Wednesday, April 14, 2004

And so it begins...

After much waiting and planning we finally loaded the bags and Bob and climbed on our bikes outside Stockton town hall. Our lack of fitness was a worry as was the amount of stuff we're carrying but my biggest concern was being unable to navigate us out of my home town. Well...it's been a while since I've lived there.

The opening few miles were through some of Teesside's less inspiring industrial estates before the countryside welcomed us at Maltby. Suddenly the trip started to make sense as we got used to the feel of the laden bikes on the quiet back roads. The next couple of hours passed very pleasantly as we made good progress on the gently undulating lanes, our main company being fellow cyclists rather than cars.

Soon after lunch the terrain started to get a bit more severe and we had to get off and push the bikes - not an easy task in itself - but even so our first destination of Osmotherley was well in our sights despite the best efforts of the hills of Swainby.

The day would have been a perfect start to the trip but Vic's wheels slid from under her on the gravel path down to the campsite. She fell pretty heavily and really banged her knee. The sight of blood running down her leg into her sock was sickening but apart from a deep cut there seemed to be no internal damage. We hobbled into camp and set up the tent but the injury meant we had to have an enforced rest day on Monday. Better safe than sorry at this stage!

Vic's knee was still a bit tender on Tuesday but with the ferry waiting in Hull on the 18th we had no choice but to press on. The steep hills of the North York moors stopped our progress almost dead; the uphills too steep to cycle and the big downhill on a gravel offroad section which was too skiddy ride. As a result we covered less than 9 gruelling kilometers in the first 3 hours of the day.

After lunch things speeded up a bit and we made a lot of great progress but we made a pragmatic decision. We decided to ride on to Thirsk and get the train down to York and save a day. This would allow Vic's knee to rest further and allow us to sort out a few logistical bits and pieces.
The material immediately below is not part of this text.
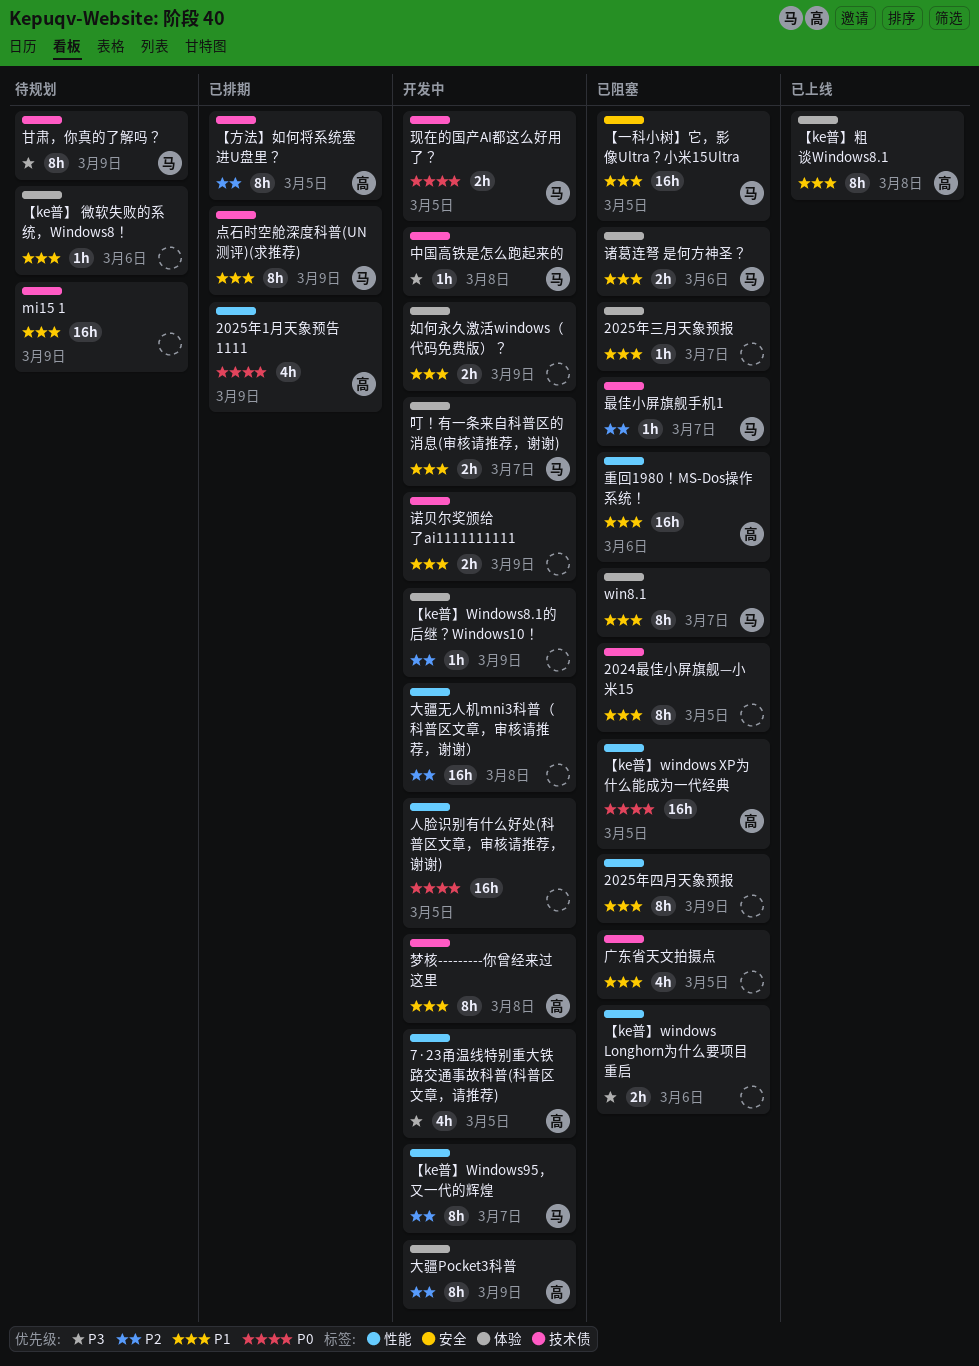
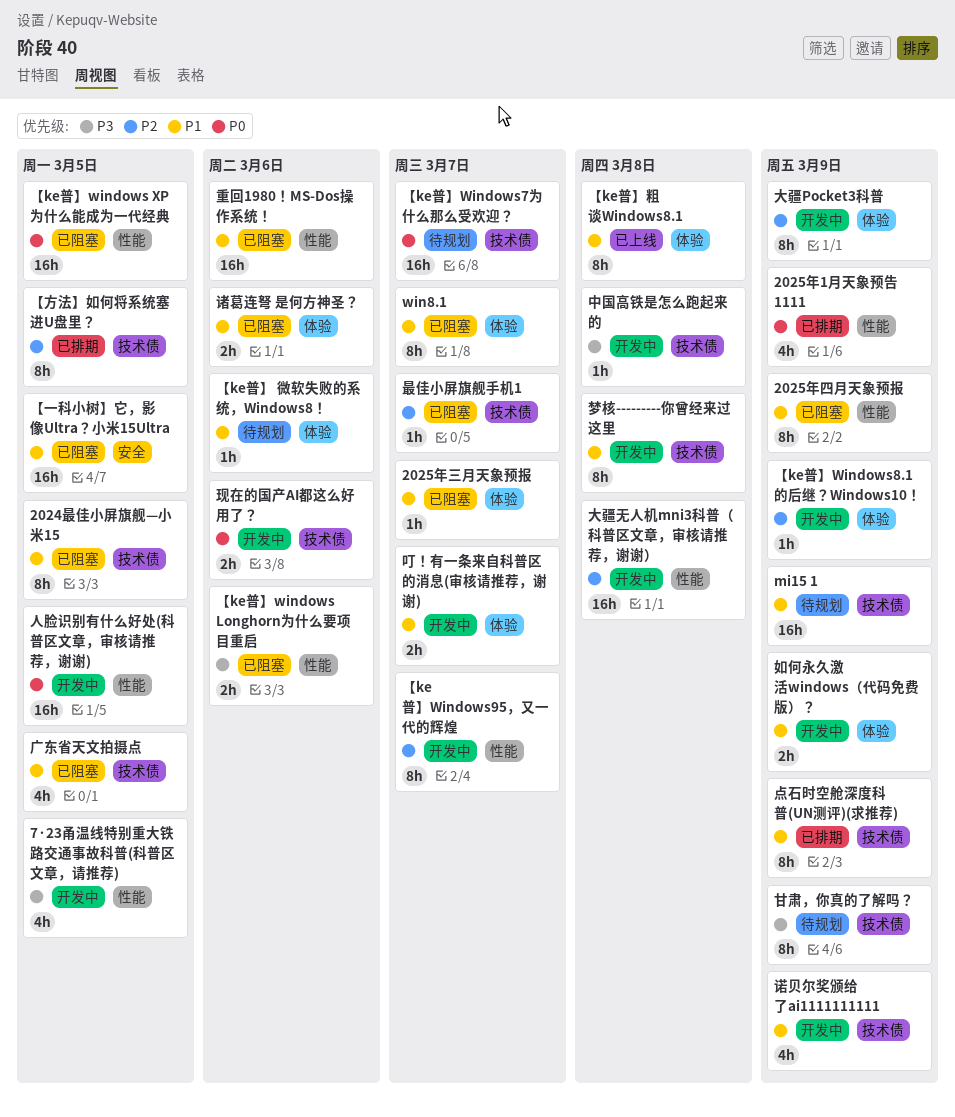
【ke普】Windows7为什么那么受欢迎？: none -> present
现在的国产AI都这么好用了？, due: Mar 5 -> Mar 6
诺贝尔奖颁给了ai1111111111, estimate: 2h -> 4h

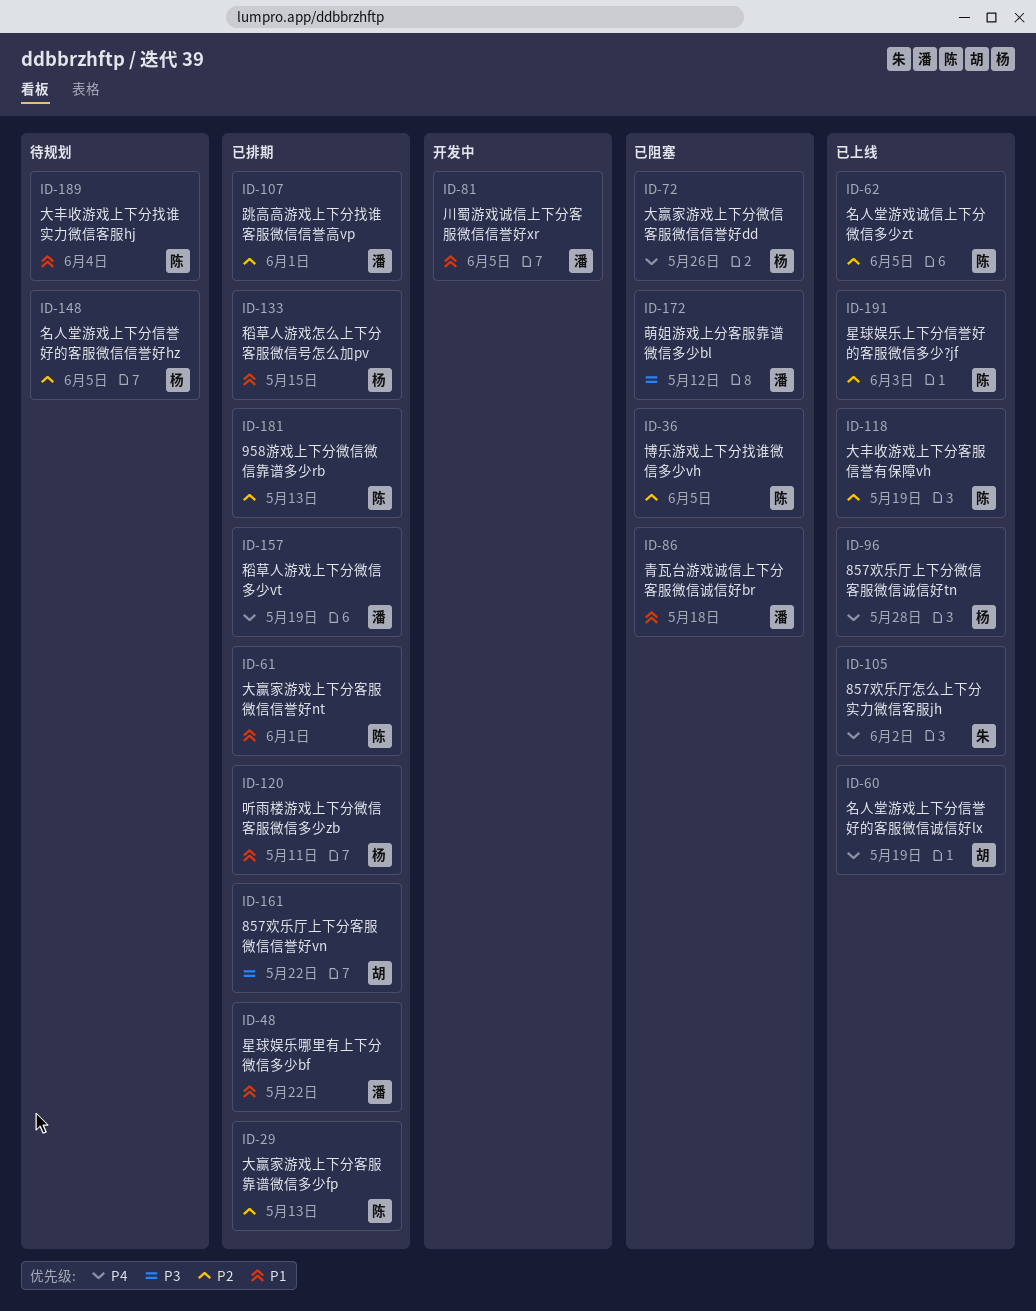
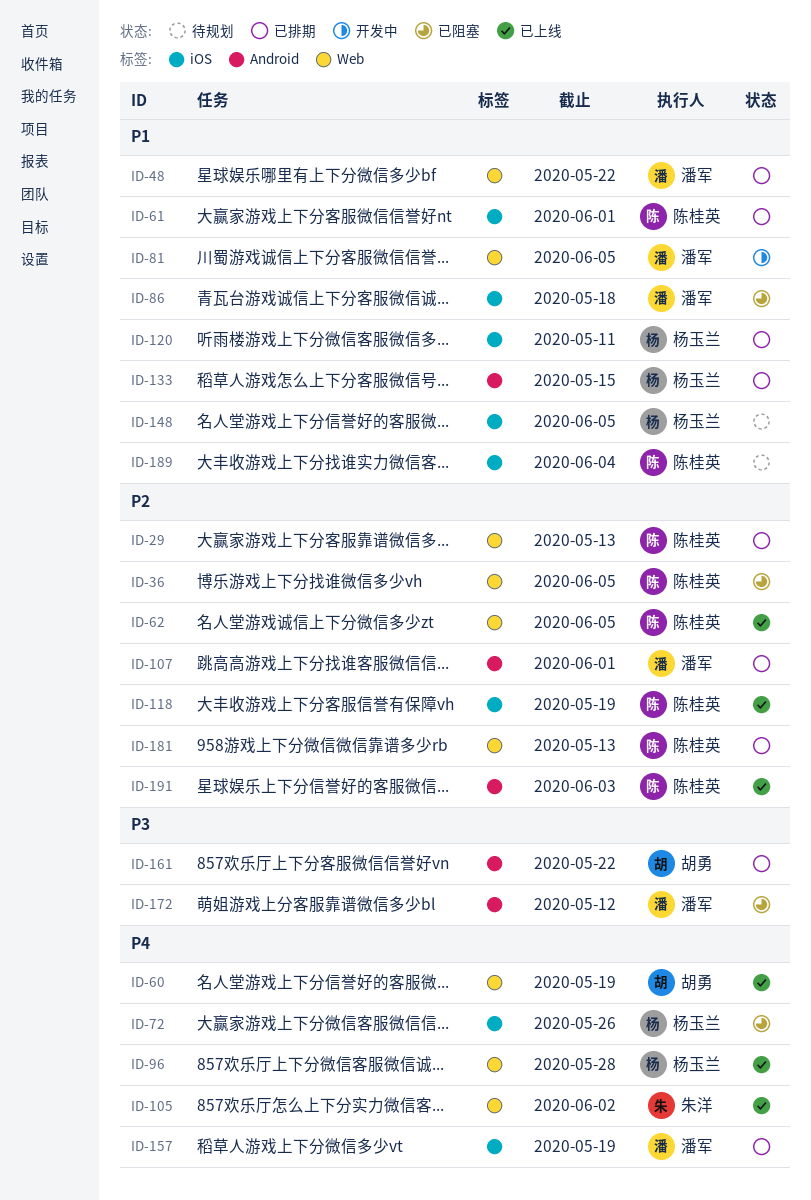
ID-148, priority: P2 -> P1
So here we are in York. The first 2 days in the saddle were hard but good and we're on our way.

Sunday, April 11, 2004

Snapshots from Singapore




We've dug out some snapshots from a photoshoot that we attended in Singapore. Enjoy!



Friday, April 02, 2004

The Queen Sees Us Off

Who would've thought that the Queen (well Queen Liz II) was a fan of the Big Trip?

In that expose in the UK Sunday papers a couple of months ago there was no Big Trip mug or lunchbox amongst the acres of tuppleware that supposedly inhabit Buck House.

My republican leanings are also well known, so you can imagine my surprise when as Banz and I ate our lunch in a patch of sun in Harrow town centre on Wednesday and watched some workers putting together a platform, we were informed that the Queen was visiting on Thursday.

I never thought that she would be a fan, but yet here she was appearing in the town centre that we've come to know and shop in over the last few years (love is a very strong word), as well as driving past the end of Nibthwaite Road (Banz did mention that the loft room that caused us all this grief for a year would've made a fantastic sniper's nest) so she could pay her respects and wave us on our way before we caught the train up to Darlo to visit with HiG.

Thanks Liz - we didn't know you cared.